Petite bouille affublée d’un bonnet, Alma, une petite fille aux grands yeux bleus, contemple la devanture d’un magasin de jouets. Mutine et en proie à la curiosité, elle pousse la porte de ce curieux négoce. Premiers instants d’un conte à l’âme plus fantastique que féerique.
Attirée par une poupée lui ressemblant mystérieusement, Alma (âme en espagnol) succombe à une tentation enfantine a priori innocente mais fatale, et passe dans un autre monde, celui des apparences et du double. Dans l’étrange magasin rempli de poupées, les miroirs de l’âme se multiplient à l’infini, offrant une place aux faux-semblants et à la représentation de l’horrible, si ce n’est de l’horreur.
Légitimement remarqué par la critique, lauréat de nombreux prix (dont une mention au Siggraph), et sélectionné aux Goyas (l’équivalent de nos Césars en Espagne), « Alma » s’impose comme un film d’animation bien à part. La force majeure de cette réalisation : convoquer l’imagination du spectateur en lui proposant un univers fait de contrastes, à la fois simple et terriblement efficace.
Habile dans l’imbrication et la manipulation des atmosphères, Rodrigo Blaas nous renvoie à nos propres névroses et à ses multiples visages, en misant sur plusieurs éléments : une histoire de poésie sombre, une ambiance musicale et des effets sonores réalisés et mixés par Tom Myers, un sound designer ayant travaillé sur de nombreux projets dont « Star Wars », et un décor mi-métaphysique, mi-symbolique rappelant le travail de Gaudi.
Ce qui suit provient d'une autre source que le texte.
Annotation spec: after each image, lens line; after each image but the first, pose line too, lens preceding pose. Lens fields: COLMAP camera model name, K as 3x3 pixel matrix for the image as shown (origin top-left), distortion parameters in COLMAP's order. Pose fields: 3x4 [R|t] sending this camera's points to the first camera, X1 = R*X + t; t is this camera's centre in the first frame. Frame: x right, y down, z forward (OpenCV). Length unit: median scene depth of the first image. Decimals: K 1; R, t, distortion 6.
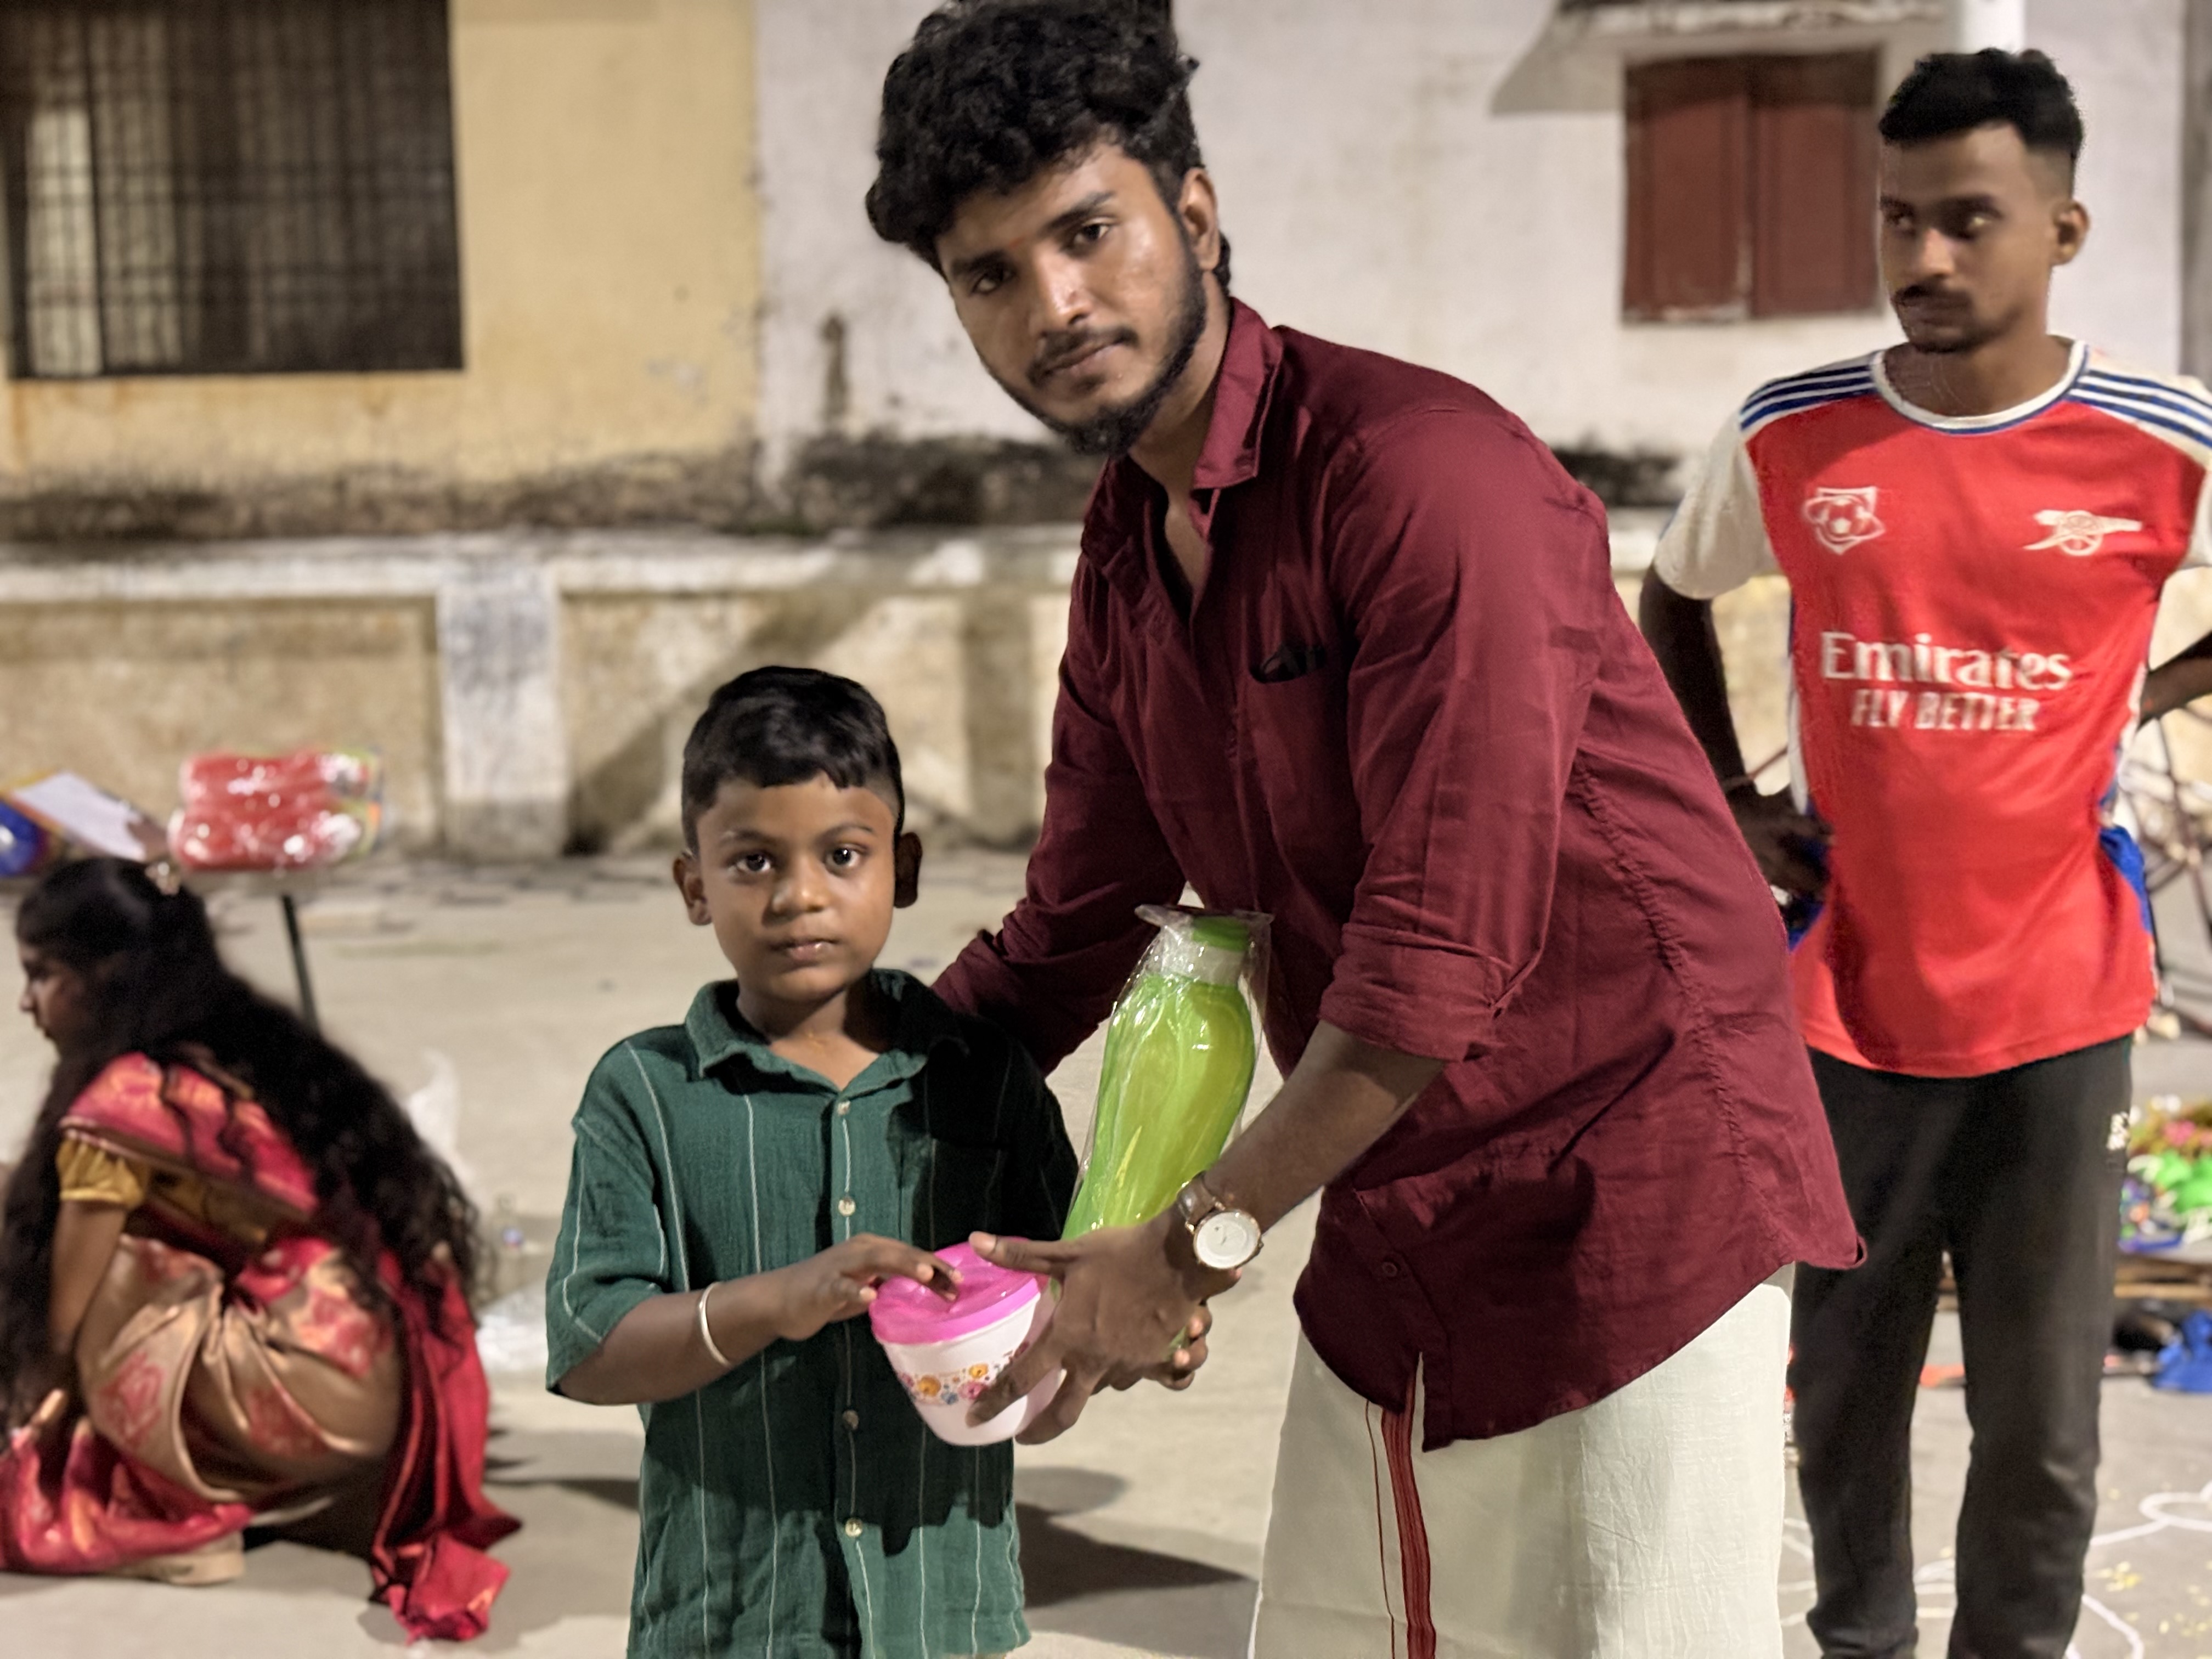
lens RADIAL K [[3368.5, 0, 1107.1], [0, 3368.5, 820.6], [0, 0, 1]] dist [0.232138, -0.908109]
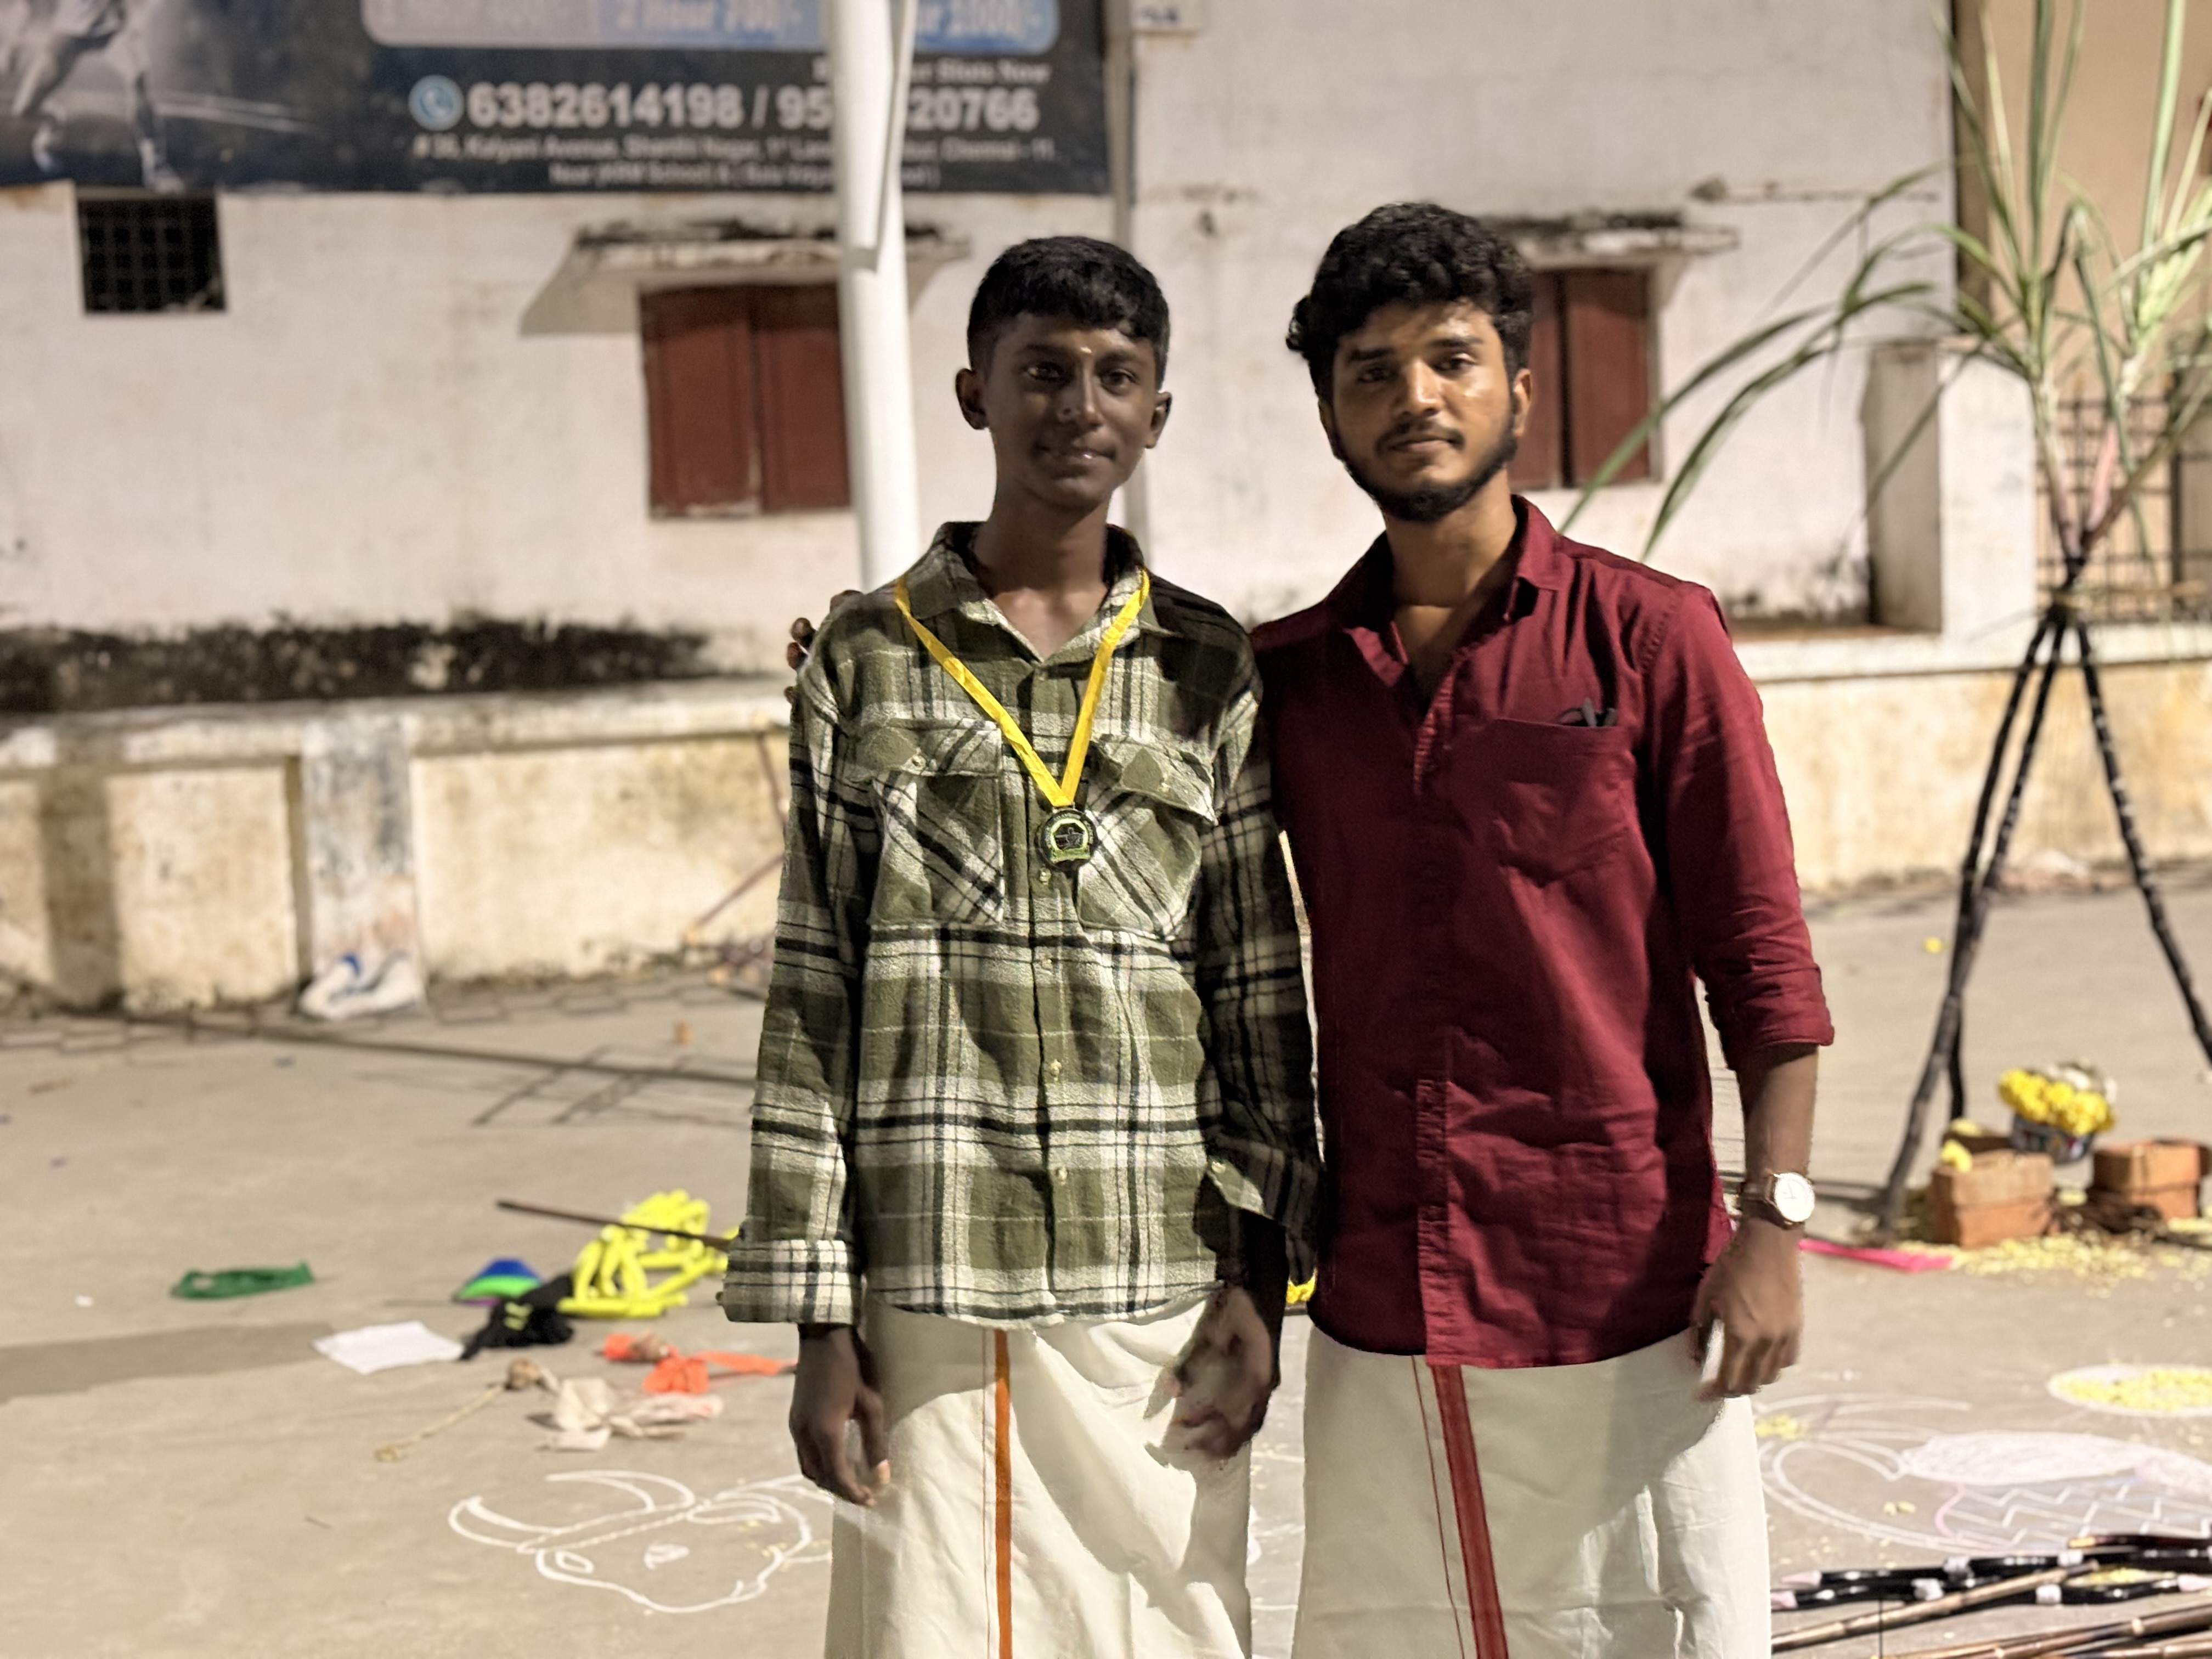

Le résultat est à la hauteur du film; bien qu’« Alma » reste catégorisé “tout public”, il n’en demeure pas moins que la magie opère assurément auprès des petits comme des grands, en passant allègrement de la légèreté à la profondeur, au monde de l’enfance à l’onirisme, et de la lumière à la noirceur, donnant ainsi au film un supplément d’âme.